Detection and segmentation models

Question

Detection and segmentation models

pianogGG opened this issue a year ago · 8 comments

Hi , I saw in the catalog that you have plans to train models for detection and segmentation. I was wondering

if you plan to modify the network structure for the detection task ?
When do you plan to release the related models?
I want to replace the Swin-T backbone in BevFusion's camera backbone with FasterVit and use existing ImageNet-1K pre-trained models. Do you think this would be a good solution?

Answer 1 · 2023-06-21T06:16:32.000Z

Hi @pianogGG , yes we will release the detection code with a slightly modified architecture. Although the any-resolution FasterViT model can readily be used for this purpose at this stage as well.

There is no ETA currently for lease of these models but hopefully that should happen soon.

And it is certainly a great idea to use FasterViT in BEVFusion with counterpart FasterViT due to its clear advantage in both accuracy and throughput. There is some domain gap, but many papers have shown that ImageNet pre-trained models indeed prove useful.

Answer 2 · 2023-06-21T06:45:36.000Z

Hi @ahatamiz ,"yes we will release the detection code with a slightly modified architecture"===> did you mean FastVit backbone or neck or head?

### [Prompt A]
Copy the image records that name living things word for word, with all of their lines, but leave the pictures out.

Saved entries

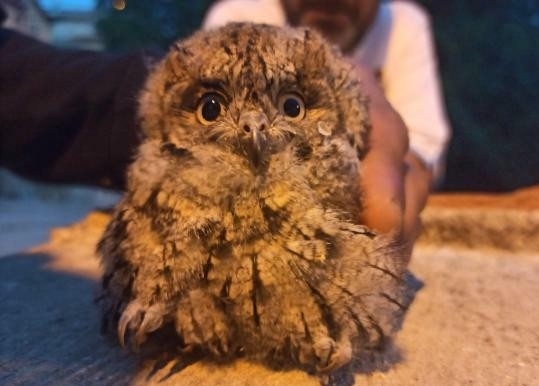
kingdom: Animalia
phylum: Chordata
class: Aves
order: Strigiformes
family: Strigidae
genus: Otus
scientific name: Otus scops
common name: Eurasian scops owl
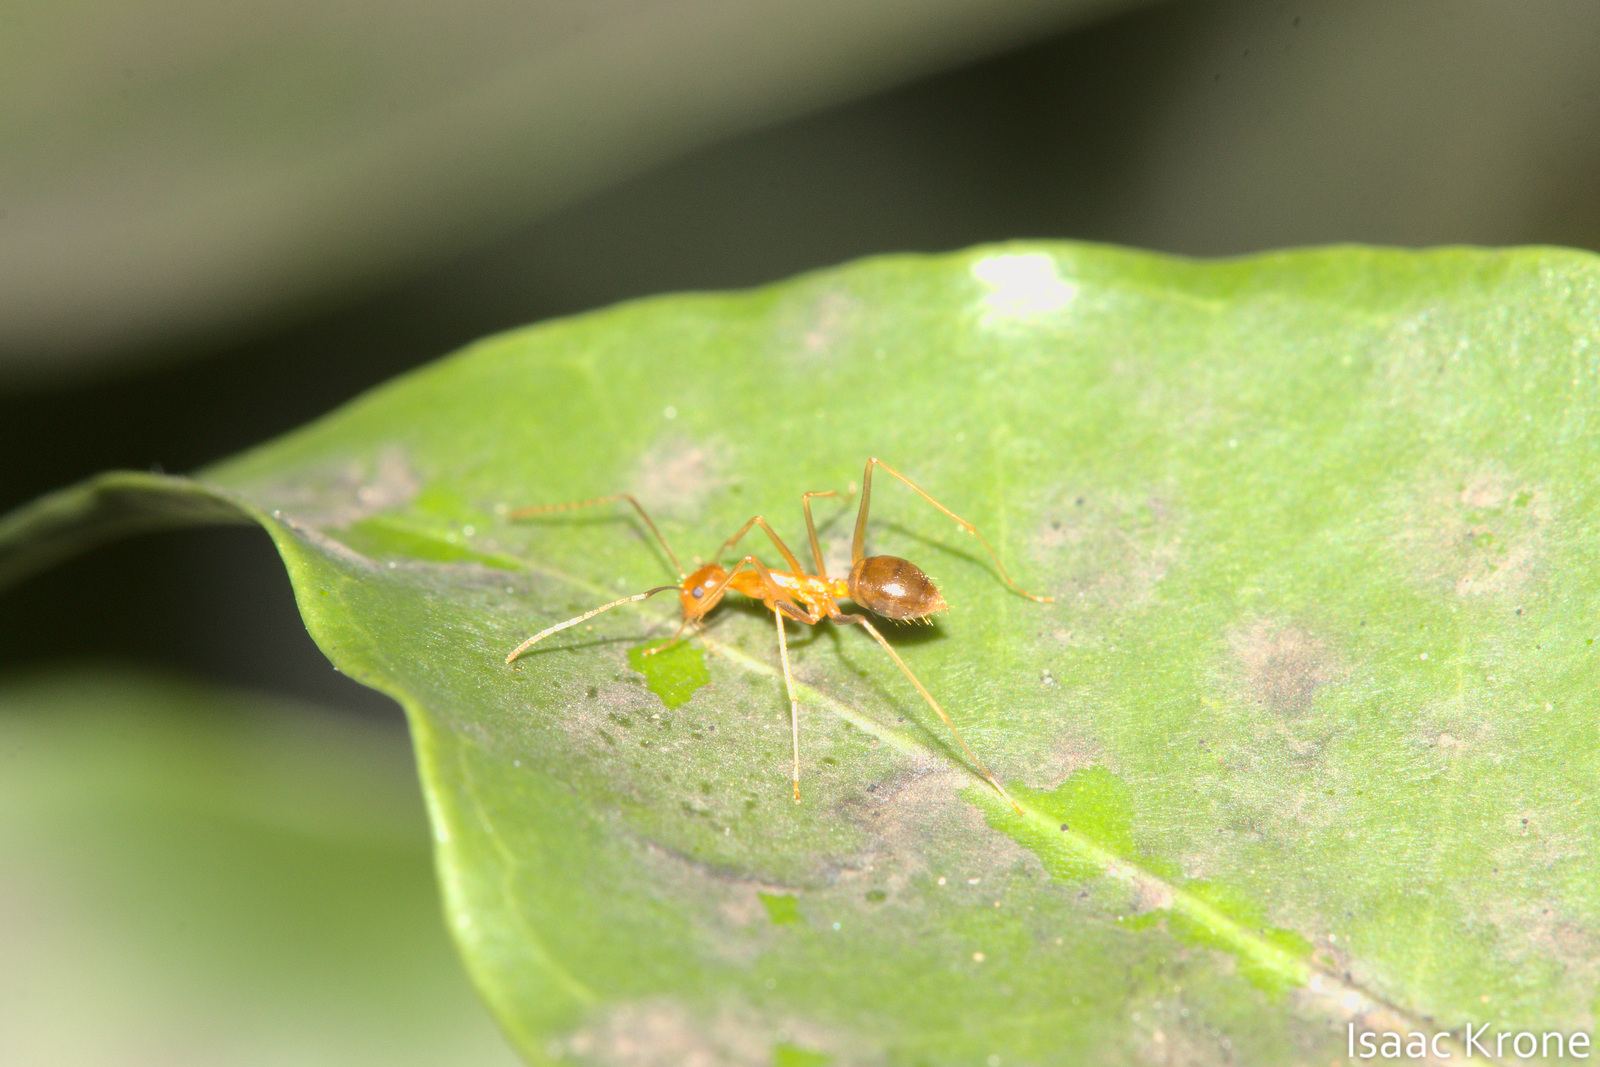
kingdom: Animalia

### [Prompt B]
Write the next part of the forum thread about FasterViT detection and segmentation models, picking up after its last post.

### [Output A]
kingdom: Animalia
phylum: Chordata
class: Aves
order: Strigiformes
family: Strigidae
genus: Otus
scientific name: Otus scops
common name: Eurasian scops owl
kingdom: Animalia

### [Output B]
Answer 3 · 2023-06-21T06:48:36.000Z

The FastVit backbone i mentioned refers to the part circle in the first box

Answer 4 · 2023-06-21T07:01:13.000Z

Thanks for the question @pianogGG . Precisely, the neck as we remove the final classification head and only extract intermediate feature maps.

Answer 5 · 2023-06-21T07:12:13.000Z

Hi @ahatamiz Thanks a lot. So "yes we will release the detection code with a slightly modified architecture", which part you changed?

Answer 6 · 2023-06-21T13:51:51.000Z

Hi @pianogGG , the detection/segmentation code is now almost same as FasterViT_any_res model which supports non-square images (as often see in COCO, ADE20K, etc.). We only have to remove the linear head (as mentioned above), also extract the output of each stage.

Answer 7 · 2023-06-22T05:48:27.000Z

Will close this issue for now.

Answer 8 · 2023-10-14T20:17:39.000Z

Thanks for your inquiry @pianogGG ! Please see our newly release object detection repository and the FasterViT backbone !

We will add pretrained checkpoints very soon !